В это время открылась дверь, и вошел Тенгиз Сухишвили – наш следователь и мой хороший друг.
– Чем занимаешься? – спросил он.
– Да вот беседую, – показал я рукой на Дорфмана.
– Придется прервать… – отрывисто бросил Тенгиз.
– Почему?
– Задание шефа. Нужно срочно в архиве собрать сведения об одном бандите, которого давно нет в живых.
– Зачем нам мертвый бандит, Тенгиз?
– Это у шефа спроси. Ему виднее.
– Как звали бандита? – быстро спросил я.
– Иса Патава, кажется… Давай собирайся, я жду. – И Тенгиз вышел из кабинета, аккуратно прикрыв дверь.
Этот спектакль мы с Тенгизом разыграли с умыслом. Он уже знал, что Дорфман сидит у меня.
– Извините, Борис Исаакович, – я встал из-за стола, – но должен срочно уехать. Ведь вы слышали наш, – помахал я рукой, – разговор. К вам вопросов уже нет, но, если понадобитесь, вынужден буду снова побеспокоить. Так что не уезжайте, пожалуйста, никуда. Если же вдруг придется, сообщите мне. Обязательно! – подчеркнул я.
– Куда я уеду, – сказал он негромко. – Уже нашел тихую пристань, и никогда ее не покину, будьте уверены.

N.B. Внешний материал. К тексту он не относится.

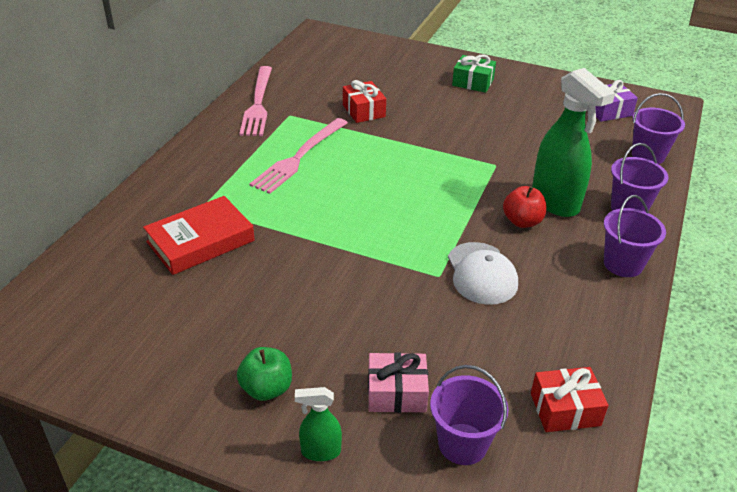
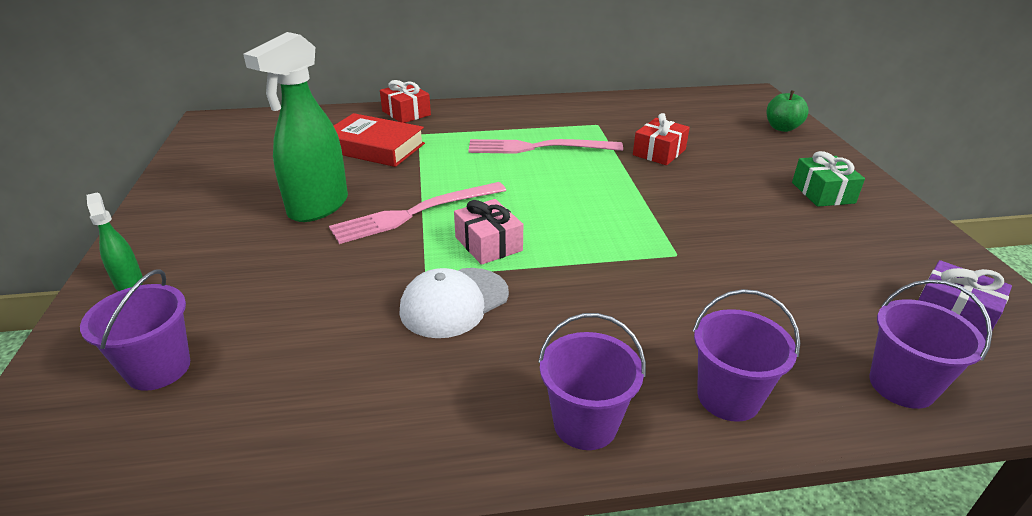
camera: 60 degrees right, 5 degrees down
green apple [237,347,292,401] -> green apple moved to [766,90,809,132]
pink fork [239,66,272,136] -> pink fork moved to [329,182,506,244]
pink gift [368,352,429,413] -> pink gift moved to [454,199,523,265]
red apple [503,186,546,228] -> none
red gift [531,367,608,432] -> red gift moved to [380,80,431,123]
green spray bottle [532,68,615,217] -> green spray bottle moved to [243,32,348,222]

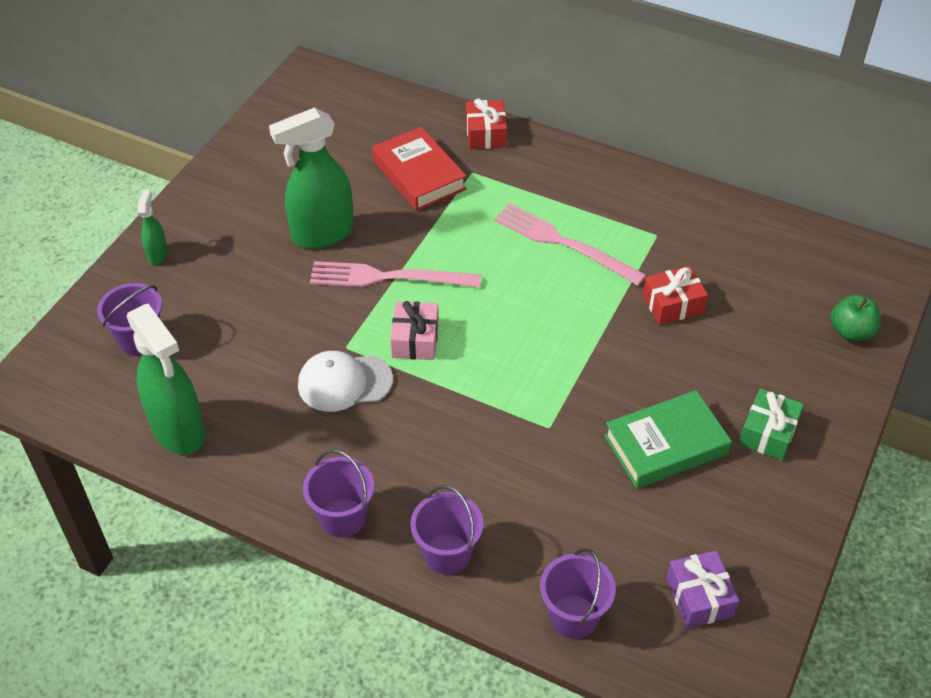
camera: 35 degrees right, 15 degrees up
none -> green spray bottle [127,304,205,454]
none -> green book [604,390,732,488]

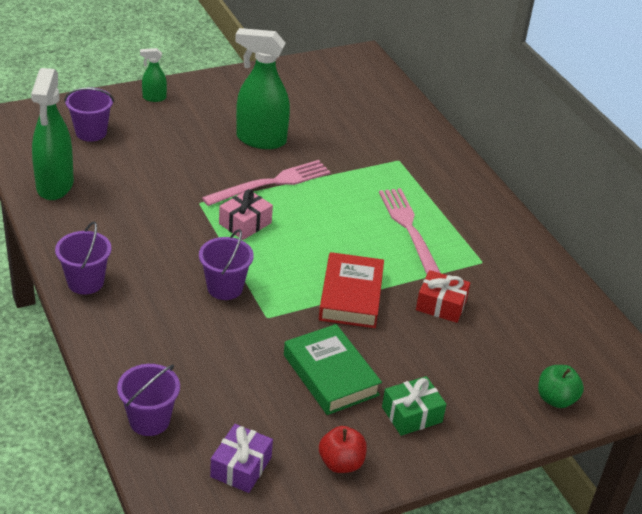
camera: 35 degrees right, 10 degrees down
green spray bottle [138,190,168,265] -> green spray bottle turned 135 degrees counterclockwise [140,48,167,102]
white cap [298,351,393,412] -> none
pink fork [310,261,481,287] -> pink fork turned 105 degrees clockwise [202,160,330,206]
red book [372,127,466,211] -> red book moved to [319,252,384,328]
purple bucket [410,485,483,575] -> purple bucket moved to [199,229,254,300]
red gift [466,99,507,149] -> none
green book [604,390,732,488] -> green book turned 45 degrees clockwise [284,324,382,415]
none -> red apple [319,426,367,473]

На его лице ничего нельзя было прочесть – оно просто стало бесстрастным.
Ни в какой архив, конечно, я не поехал. Собирался наведаться туда, но позднее, чтобы получить сведения не об Исааке Патаве, а о сыне его… Если Дорфман будет следить за мной, подумал я, пусть делает выводы, какие хочет.
Вечером позвонил Ахра:
– Ты у себя?
– Ну и вопрос.
– Извини… Жди, скоро подъеду и привезу кое-кого. Найди двух понятых. Или, может, ко мне приедешь? Пришлю машину…
В его кабинете сидел чернявый парень в джинсовой паре. Брюки крепко перехвачены солдатским ремнем.
– Вот, знакомься, – сделав широкий жест в сторону равнодушно посмотревшего на меня парня, сказал Ахра. – Золотых дел мастер, Нодар Бахия. Нодар, расскажи ему, – кивнул Ахра на меня, – что говорил мне. Его это тоже интересует. – Ахра подал мне фотокопию рисунка Перегудовой, после чего я стал о чем-то догадываться.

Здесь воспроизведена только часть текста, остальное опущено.